Schriftform für Nachtragsbeauftragungen?

Jeder Jurist weiß: Verträge kann man schriftlich, mündlich, aber auch einfach durch schlüssiges Verhalten schließen. Der Kauf an der Supermarktkasse vollzieht sich häufig, ohne dass überhaupt ein Wort gesprochen wird – das ist dann nicht besonders höflich, aber juristisch wirksam. Erreichen Verträge eine bestimmte wirtschaftliche Bedeutung, wird man sie sinnvollerweise schriftlich fassen. Das gilt für Bauaufträge allemal und für öffentliche Auftraggeber im Besonderen. Vertragsparteien können deshalb vereinbaren, dass sie einen Vertrag nur schriftlich schließen wollen und dass auch Änderungen und Ergänzungen des Vertrages nur gültig sein sollen, wenn sie schriftlich gefasst sind. Diesem Schriftformerfordernis kommt in der Praxis aber oft nur geringe Bedeutung zu, weil nach der Rechtsprechung des Bundesgerichtshofes die Vereinbarung, Vertragsergänzungen nur schriftlich machen zu wollen, mündlich oder durch schlüssiges Verhalten wieder aufgehoben werden kann. Wenn im Streitfall das Gericht also zu der Auffassung gelangt, dass die tatsächlichen Umstände eher dafür sprechen, dass die Vertragsparteien den Vertrag ändern wollten und dies lediglich nicht schriftlich gefasst haben, wird es für seine Entscheidung in der Regel davon ausgehen, dass das Schriftformerfordernis stillschweigend abbedungen wurde.

◆ ◆ ◆ ◆

Aufgaben:
1. Beantworten Sie anhand des Textauszugs zur Schriftform kurz:
(a) Welches Beispiel nennt der Textauszug für einen Vertragsschluss, bei dem oft kein Wort gesprochen wird?
(b) Für welche Art von Aufträgen empfiehlt sich laut Textauszug die schriftliche Fassung allemal?
(c) Wie kann nach der Rechtsprechung des Bundesgerichtshofes die Vereinbarung, Vertragsergänzungen nur schriftlich zu machen, wieder aufgehoben werden?
2. Fassen Sie den Textauszug zur Schriftform in zwei Sätzen zusammen.
3. Setzen Sie den Textauszug zur Schriftform nach seinem letzten Satz um einige Sätze fort.
Die Daten werden hierfür nicht benötigt.

Datensatz:
◆ ◆ ◆ ◆

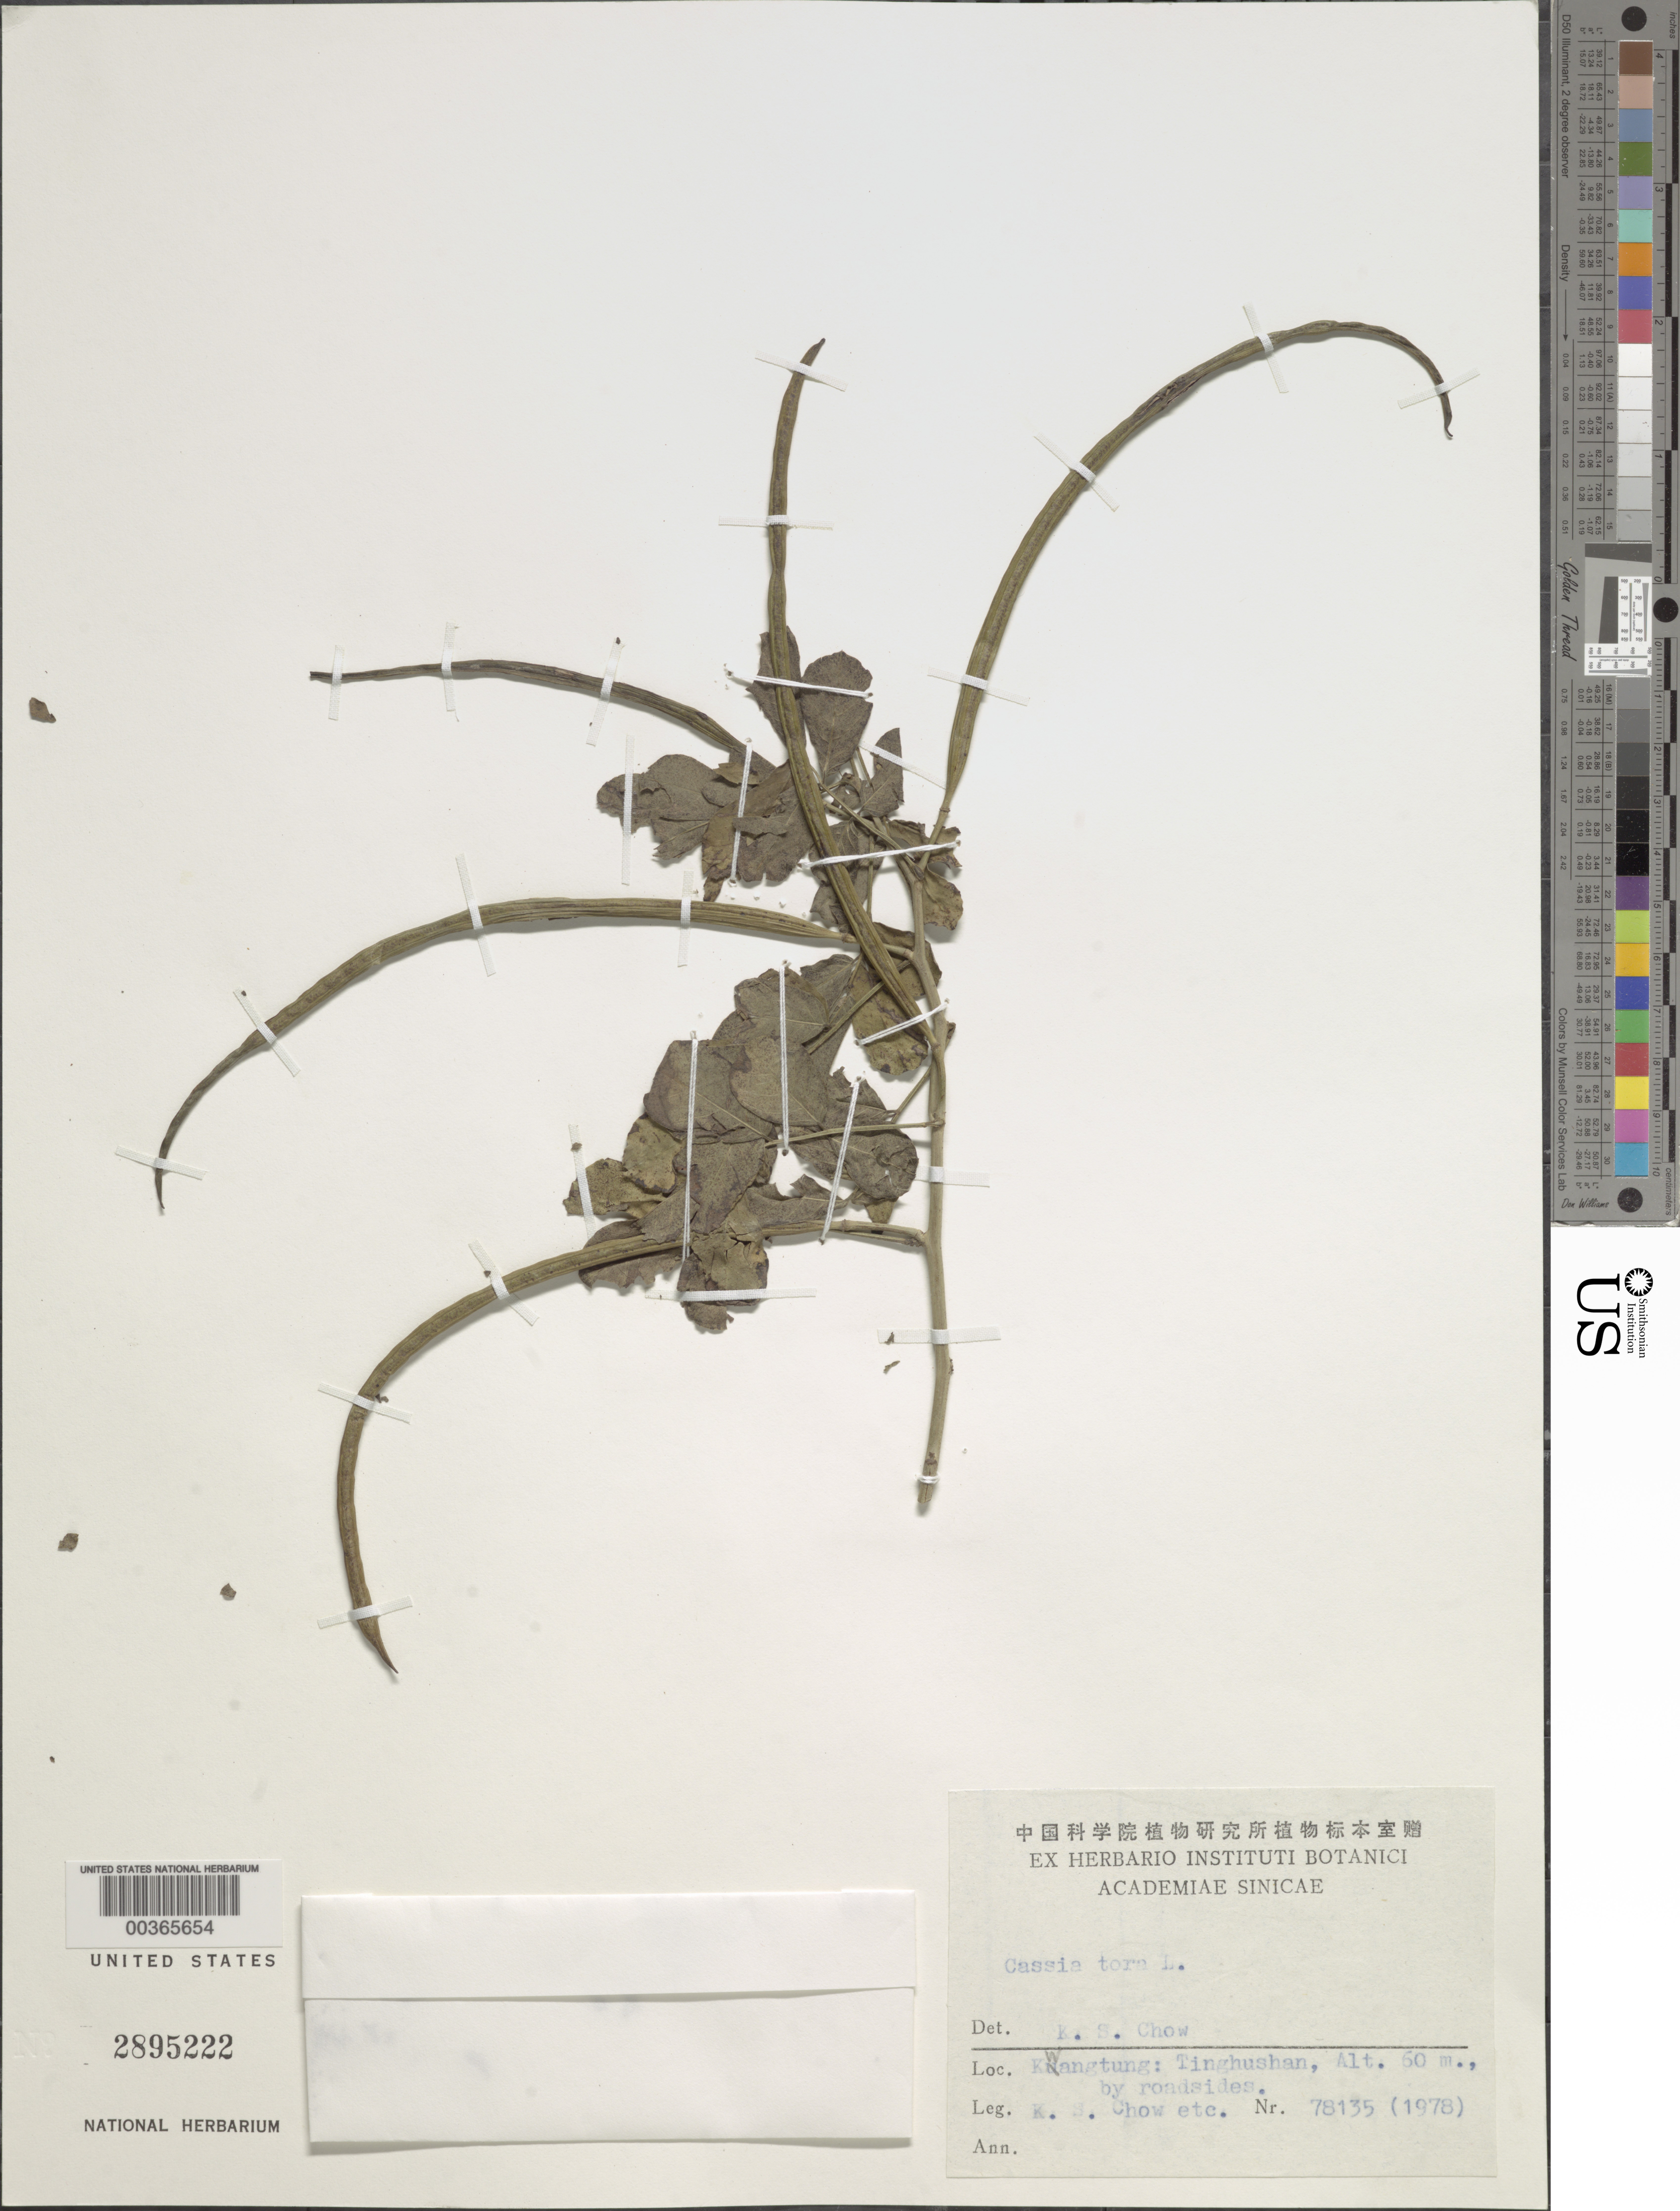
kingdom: Plantae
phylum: Tracheophyta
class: Magnoliopsida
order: Fabales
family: Fabaceae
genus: Senna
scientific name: Senna obtusifolia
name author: (L.) H.S. Irwin & Barneby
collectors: K. S. Chow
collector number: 78135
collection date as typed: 1978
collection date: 1978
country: China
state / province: Guangdong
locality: Tinghushan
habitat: By roadside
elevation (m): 60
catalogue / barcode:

◆ ◆ ◆ ◆

Lösungen:
1.
(a) Der Kauf an der Supermarktkasse.
(b) Bauaufträge, im Besonderen bei öffentlichen Auftraggebern.
(c) Mündlich oder durch schlüssiges Verhalten.

2. Verträge lassen sich schriftlich, mündlich oder durch schlüssiges Verhalten schließen, doch können die Parteien vereinbaren, dass der Vertrag sowie seine Änderungen und Ergänzungen nur in Schriftform gültig sind. In der Praxis hat dieses Schriftformerfordernis oft nur geringe Bedeutung, weil es nach der Rechtsprechung des Bundesgerichtshofes mündlich oder durch schlüssiges Verhalten aufgehoben werden kann und ein Gericht im Streitfall bei entsprechenden Umständen in der Regel von einer stillschweigenden Abbedingung ausgeht.

3.
Für Verträge mit der öffentlichen Hand, zum Beispiel mit den Kommunen, sehen die jeweiligen Landesgesetze allerdings eine strenge Schriftform vor. So bestimmt zum Beispiel § 54 der GemO Baden-Württemberg:

Erklärungen, durch welche die Gemeinde verpflichtet werden soll, bedürfen der Schriftform oder müssen in elektronischer Form mit einer dauerhaft überprüfbaren Signatur versehen sein. Sie sind vom Bürgermeister zu unterzeichnen. Im Fall der Vertretung des Bürgermeisters, müssen Erklärungen durch dessen Stellvertreter, den vertretungsberechtigten Beigeordneten oder durch zwei vertretungsberechtigte Gemeindebedienstete unterzeichnet werden. […]“.

Gleichlautende Vorschriften enthalten die Gesetze der anderen Bundesländer.

Wir haben es hier also nicht mit einem vertraglich vereinbarten Schriftformerfordernis zu tun, auf das man nach der Rechtsprechung des Bundesgerichtshofes stillschweigend verzichten kann, sondern mit einer gesetzlichen Bestimmung. Auf gesetzliche Formvorschriften kann man nicht ohne Weiteres verzichten.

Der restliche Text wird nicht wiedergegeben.